É possível porque, por definição, nada do que faz EDiSo ameaça, socava ou rilha (co-rrói) os seus próprios fundamentos. EDiSo é um pedaço do campo de reprodução da pseudomercantilização do valor cognitivo/académico, um campo de teorização do objeto "discurso" para a reprodução de posições estruturais compatíveis (se não coadjuvantes) com a acumulação capitalista. EDiSo responde às mesmas lógicas de acumulação e apresenta as mesmas dinâmicas de criação, preservação ou contestação das posições de campo que o campo económico, o mercado.

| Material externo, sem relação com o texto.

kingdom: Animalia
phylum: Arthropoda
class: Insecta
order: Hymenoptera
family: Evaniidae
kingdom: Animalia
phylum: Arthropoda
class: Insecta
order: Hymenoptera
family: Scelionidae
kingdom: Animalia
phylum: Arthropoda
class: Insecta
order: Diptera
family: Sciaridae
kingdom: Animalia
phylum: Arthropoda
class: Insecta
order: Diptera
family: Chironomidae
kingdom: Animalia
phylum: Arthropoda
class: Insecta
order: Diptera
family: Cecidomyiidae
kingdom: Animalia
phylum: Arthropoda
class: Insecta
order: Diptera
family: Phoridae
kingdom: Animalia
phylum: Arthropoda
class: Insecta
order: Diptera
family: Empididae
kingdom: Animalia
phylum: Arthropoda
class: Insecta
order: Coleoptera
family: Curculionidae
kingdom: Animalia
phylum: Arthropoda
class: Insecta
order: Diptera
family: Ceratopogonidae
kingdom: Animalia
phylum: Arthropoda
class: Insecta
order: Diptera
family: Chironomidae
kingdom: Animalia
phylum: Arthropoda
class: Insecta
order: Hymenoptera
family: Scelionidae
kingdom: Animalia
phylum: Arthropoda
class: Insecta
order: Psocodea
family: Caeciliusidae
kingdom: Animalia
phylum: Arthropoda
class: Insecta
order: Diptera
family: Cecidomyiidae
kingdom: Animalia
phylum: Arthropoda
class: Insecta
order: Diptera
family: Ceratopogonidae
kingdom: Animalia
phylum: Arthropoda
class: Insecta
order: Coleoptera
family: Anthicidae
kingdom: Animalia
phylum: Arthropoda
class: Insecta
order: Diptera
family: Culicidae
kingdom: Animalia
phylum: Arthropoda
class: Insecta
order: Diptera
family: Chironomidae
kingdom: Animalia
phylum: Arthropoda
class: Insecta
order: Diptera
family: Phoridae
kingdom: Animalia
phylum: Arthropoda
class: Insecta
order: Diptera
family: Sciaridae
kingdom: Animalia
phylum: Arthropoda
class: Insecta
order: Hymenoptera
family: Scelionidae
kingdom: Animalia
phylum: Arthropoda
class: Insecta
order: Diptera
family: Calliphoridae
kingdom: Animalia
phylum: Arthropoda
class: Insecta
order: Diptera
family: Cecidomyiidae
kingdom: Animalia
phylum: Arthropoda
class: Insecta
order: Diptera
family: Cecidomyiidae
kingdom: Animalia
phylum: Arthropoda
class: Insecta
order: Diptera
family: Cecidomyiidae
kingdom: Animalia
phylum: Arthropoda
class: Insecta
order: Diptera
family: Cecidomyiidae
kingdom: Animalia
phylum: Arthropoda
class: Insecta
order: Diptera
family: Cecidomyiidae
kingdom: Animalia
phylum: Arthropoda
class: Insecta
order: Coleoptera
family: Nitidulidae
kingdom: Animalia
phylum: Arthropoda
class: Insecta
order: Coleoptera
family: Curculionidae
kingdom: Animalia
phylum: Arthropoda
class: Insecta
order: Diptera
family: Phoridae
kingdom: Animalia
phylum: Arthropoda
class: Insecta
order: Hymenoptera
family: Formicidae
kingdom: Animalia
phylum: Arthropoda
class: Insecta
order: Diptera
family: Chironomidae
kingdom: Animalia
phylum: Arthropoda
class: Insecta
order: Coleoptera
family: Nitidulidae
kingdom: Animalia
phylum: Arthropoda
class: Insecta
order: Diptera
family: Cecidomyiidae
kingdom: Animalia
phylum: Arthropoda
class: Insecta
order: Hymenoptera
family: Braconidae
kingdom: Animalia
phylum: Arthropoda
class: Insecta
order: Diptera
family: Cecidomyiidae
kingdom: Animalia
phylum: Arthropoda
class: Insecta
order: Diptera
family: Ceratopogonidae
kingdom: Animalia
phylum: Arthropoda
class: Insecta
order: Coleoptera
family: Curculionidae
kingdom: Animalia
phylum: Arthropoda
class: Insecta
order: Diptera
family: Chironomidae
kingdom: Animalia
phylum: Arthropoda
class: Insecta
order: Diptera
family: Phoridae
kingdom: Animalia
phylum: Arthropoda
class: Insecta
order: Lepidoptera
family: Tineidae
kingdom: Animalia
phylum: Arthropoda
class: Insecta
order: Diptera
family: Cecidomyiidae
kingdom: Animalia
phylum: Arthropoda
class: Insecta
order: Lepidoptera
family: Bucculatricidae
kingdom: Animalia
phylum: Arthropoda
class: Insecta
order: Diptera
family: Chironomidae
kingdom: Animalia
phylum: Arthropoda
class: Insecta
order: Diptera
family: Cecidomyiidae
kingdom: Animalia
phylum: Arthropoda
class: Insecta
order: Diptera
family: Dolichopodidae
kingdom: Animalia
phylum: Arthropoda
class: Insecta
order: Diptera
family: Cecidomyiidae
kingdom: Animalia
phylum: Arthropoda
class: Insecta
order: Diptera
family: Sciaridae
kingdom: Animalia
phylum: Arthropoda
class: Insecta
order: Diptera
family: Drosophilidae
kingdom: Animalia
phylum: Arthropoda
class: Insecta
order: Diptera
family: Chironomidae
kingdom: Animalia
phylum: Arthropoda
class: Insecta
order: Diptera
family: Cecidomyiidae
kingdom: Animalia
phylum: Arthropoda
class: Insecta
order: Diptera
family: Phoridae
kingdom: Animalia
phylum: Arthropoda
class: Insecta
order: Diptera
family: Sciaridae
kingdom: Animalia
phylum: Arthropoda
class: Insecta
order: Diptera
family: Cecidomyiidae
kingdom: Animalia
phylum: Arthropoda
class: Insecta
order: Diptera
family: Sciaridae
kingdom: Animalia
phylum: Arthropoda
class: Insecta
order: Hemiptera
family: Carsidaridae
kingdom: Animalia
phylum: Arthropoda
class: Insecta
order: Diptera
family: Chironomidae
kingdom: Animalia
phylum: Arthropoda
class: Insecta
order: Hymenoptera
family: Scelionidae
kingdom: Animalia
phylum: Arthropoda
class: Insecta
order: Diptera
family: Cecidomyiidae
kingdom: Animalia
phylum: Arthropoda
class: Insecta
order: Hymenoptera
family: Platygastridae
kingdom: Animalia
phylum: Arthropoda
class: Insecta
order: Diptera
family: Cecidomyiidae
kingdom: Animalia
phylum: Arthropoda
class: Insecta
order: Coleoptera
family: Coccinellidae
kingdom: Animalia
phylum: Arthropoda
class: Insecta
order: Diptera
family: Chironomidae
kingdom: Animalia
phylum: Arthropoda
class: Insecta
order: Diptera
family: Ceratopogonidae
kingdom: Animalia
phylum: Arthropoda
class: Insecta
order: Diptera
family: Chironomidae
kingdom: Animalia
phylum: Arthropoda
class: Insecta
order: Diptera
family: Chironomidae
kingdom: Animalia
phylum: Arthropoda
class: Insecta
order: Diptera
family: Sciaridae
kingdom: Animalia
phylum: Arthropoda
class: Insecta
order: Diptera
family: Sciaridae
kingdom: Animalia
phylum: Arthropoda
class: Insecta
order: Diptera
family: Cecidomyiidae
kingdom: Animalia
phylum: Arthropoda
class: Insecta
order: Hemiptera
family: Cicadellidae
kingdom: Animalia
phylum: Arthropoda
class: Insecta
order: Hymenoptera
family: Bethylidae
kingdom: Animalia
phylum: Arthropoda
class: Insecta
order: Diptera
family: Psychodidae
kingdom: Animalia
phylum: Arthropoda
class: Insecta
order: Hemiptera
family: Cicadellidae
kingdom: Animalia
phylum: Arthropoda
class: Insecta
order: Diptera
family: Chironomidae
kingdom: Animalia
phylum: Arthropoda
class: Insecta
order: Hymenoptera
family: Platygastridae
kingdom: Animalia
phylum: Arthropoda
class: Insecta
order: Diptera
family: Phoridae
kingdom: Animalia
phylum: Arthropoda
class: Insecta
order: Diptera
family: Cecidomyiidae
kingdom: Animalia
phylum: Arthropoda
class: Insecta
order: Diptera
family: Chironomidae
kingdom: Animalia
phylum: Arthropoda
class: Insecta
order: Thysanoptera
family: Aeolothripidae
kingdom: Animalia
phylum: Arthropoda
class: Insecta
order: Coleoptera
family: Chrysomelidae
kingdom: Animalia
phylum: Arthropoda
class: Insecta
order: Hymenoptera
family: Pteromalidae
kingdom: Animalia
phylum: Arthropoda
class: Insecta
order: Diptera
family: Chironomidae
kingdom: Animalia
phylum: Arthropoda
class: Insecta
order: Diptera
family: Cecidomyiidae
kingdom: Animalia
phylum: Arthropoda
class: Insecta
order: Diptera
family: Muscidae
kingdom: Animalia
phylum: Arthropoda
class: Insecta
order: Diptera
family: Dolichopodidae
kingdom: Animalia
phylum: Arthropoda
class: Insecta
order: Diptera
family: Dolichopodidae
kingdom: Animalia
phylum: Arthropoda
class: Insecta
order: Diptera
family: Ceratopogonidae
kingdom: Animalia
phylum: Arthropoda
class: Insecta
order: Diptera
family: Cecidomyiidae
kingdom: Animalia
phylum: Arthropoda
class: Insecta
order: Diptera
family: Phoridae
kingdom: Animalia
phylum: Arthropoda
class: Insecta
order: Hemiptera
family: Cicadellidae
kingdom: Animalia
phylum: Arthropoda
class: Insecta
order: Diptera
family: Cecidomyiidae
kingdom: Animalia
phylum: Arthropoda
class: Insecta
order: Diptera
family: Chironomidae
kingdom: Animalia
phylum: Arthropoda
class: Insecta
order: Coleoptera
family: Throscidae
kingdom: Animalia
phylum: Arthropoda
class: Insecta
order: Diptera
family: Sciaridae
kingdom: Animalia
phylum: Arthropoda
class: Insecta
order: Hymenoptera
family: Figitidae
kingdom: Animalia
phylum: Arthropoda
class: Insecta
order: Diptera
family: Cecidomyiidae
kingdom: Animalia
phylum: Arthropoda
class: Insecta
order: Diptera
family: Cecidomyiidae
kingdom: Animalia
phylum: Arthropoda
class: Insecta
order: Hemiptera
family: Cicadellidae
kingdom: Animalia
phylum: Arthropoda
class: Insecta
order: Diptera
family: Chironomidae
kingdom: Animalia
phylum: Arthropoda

O que nos une é um habitus de campo, isto é, a disposição para a prática dum dado tipo de identidade que Gabriela Prego fertilmente chamou já há tempo "identidade sócio-discursiva": não apenas dizermos palavras, nem 'fazermos-sermos' com atos sociais, mas projetarmo-nos no discurso como agentes de âmbitos institucionalizados: de campo (Prácticas discursivas, redes sociales e identidades en Bergantiños [Galicia]: La interacción comunicativa en una situación de cambio sociolingüístico. Tese de Doutoramento. Departamento de Galego-Português, Francês e Linguística, Universidade da Corunha, 2000). Neste sentido como praticantes da identidade sócio-discursiva "analistas do discurso", somos profundamente inócuas, inócuos. Entranhavelmente inofensivxs.
E substancialmente desnecessárixs para o capital, não esqueçamos: nem úteis nem inúteis, mas simultaneamente toleráveis e prescindíveis. Excederia imaginar que somos úteis para o projeto de acumulação; apenas, no sentido em que o discurso que geramos pudesse, remotamente (sob otras condições muito divergentes), estar enchido doutros conteúdos que, esses sim, pudessem corroer no projeto do capital. Mas é extremamente duvidoso que isto possa acontecer agora em qualquer fragmento do campo académico europeu, porque, por imperativo e por convicção, o campo não se está a orientar sistematicamente para a superação da acumulação, mas para o contrário.
A análise do discurso, e crítica, só pode incidir para a superação da acumulação na medida em que deixar de ser prática de campo e de classe; na medida em que os seus protocolos de habitus forem substituídos por protocolos de ação transformadora, à la Marx ou Voloshinov; em definitivo: na medida, claro, em que nos desintegremos como campo, que é inerentemente o tipo de âmbito onde se gera valor económico ou pseudovalor académico. E isto só seria possível num novo tipo de gramsciana "aliança das forças do trabalho e a cultura", transversalizada, des-localizada (do espaço da para-produção académica ao espaço da produção de valor, onde impera a sua Lei que há que superar), internamente horizontal e profundamente anti-patriarcal e anti-hagiográfica.
Claro que isso não poderia ser EDiSo nem associação semelhante, sob qualquer nome, nem muito menos um lakoffiano think-tank reformista, mas uma espécie de brigadas do discurso cujo nome está por construir e cuja ação serviria, polo menos, para aproximar mutuamente a pulsão transformadora, a prática como materialização do desejo, e o tempo que nos restar de biografia.